The only thing remaining to allow full control over memory is the system allocations. Using libraries by theRemovers meant that a few of the things used malloc or calloc internally. It was fairly trivial to create my own functions for these which just passed to a stack allocator. A couple of the libraries needed to be slightly rewritten to ensure deallocating in the correct order. This then meant that every dynamic allocation in the game would run through one of these allocators.
I put these at the bottom of RAM, from 0x1000, and defining the size of each, meaning that they automagically laid themselves out in memory. I could then write a simple printer, which would interrogate the allocator's current state, and let me know how much memory I am using. I have sized the allocators to being "sensible" for now, which means I have a bit of headroom over what I'm currently using. These allocators are using roughly 700kb of memory. To modern eyes, that's a tiny amount, but keep in mind that I have only 2MB to play with. The intention is therefore to keep the bottom 1MB for dynamic allocations, and use the top 1MB for things I can manage more directly, such as for example the current music track being played. This is not totally accurate, as the stack also grows down from the 2MB mark, but I'm checking that it doesn't grow above 64KB, so I can still use the majority of the top 1MB for these allocations.
Still to be added is adding a pattern to the last few bytes of the allocator (0xDEADBEEF, 0xCDCDCDCD etc) and then check that this remains intact in debug builds, whenever an alloc or free is called on that allocator, to ensure that nothing overwrites them.
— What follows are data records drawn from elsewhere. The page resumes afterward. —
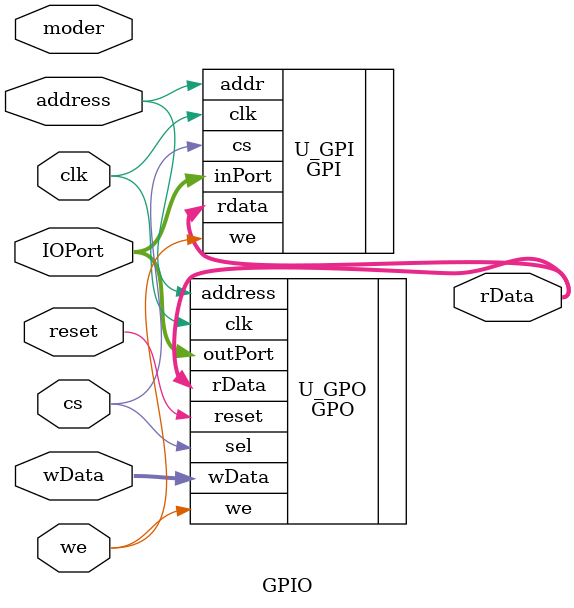
<source format=v>
`timescale 1ns / 1ps

module GPIO (
    input clk,
    input reset,
    input address,
    input moder,
    input cs,
    input we,
    input [31:0] wData,
    output [31:0] rData,
    inout [3:0] IOPort
);



    GPO U_GPO (
        .clk    (clk),
        .reset  (reset),
        .sel    (cs),
        .we     (we),
        .address(address),
        .wData  (wData),
        .rData  (rData),
        .outPort(IOPort)
    );


    GPI U_GPI (
        .clk   (clk),
        .addr  (address),
        .cs    (cs),
        .we    (we),
        .inPort(IOPort),
        .rdata (rData)
    );

endmodule

</source>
Also, once the game has game states, any error in the allocators in release should push a debug error state, probably styled after a Windows BSoD.
The allocators haven't improved the game, they haven't added any gameplay features, they feel very much like busy work or perhaps yak shaving. However they are making me more confident about my ability to make an actual game going forward, now that I can be more in control, and more aware of memory usage.
I am going to have to draw up physical memory maps to ensure I know what memory is going where.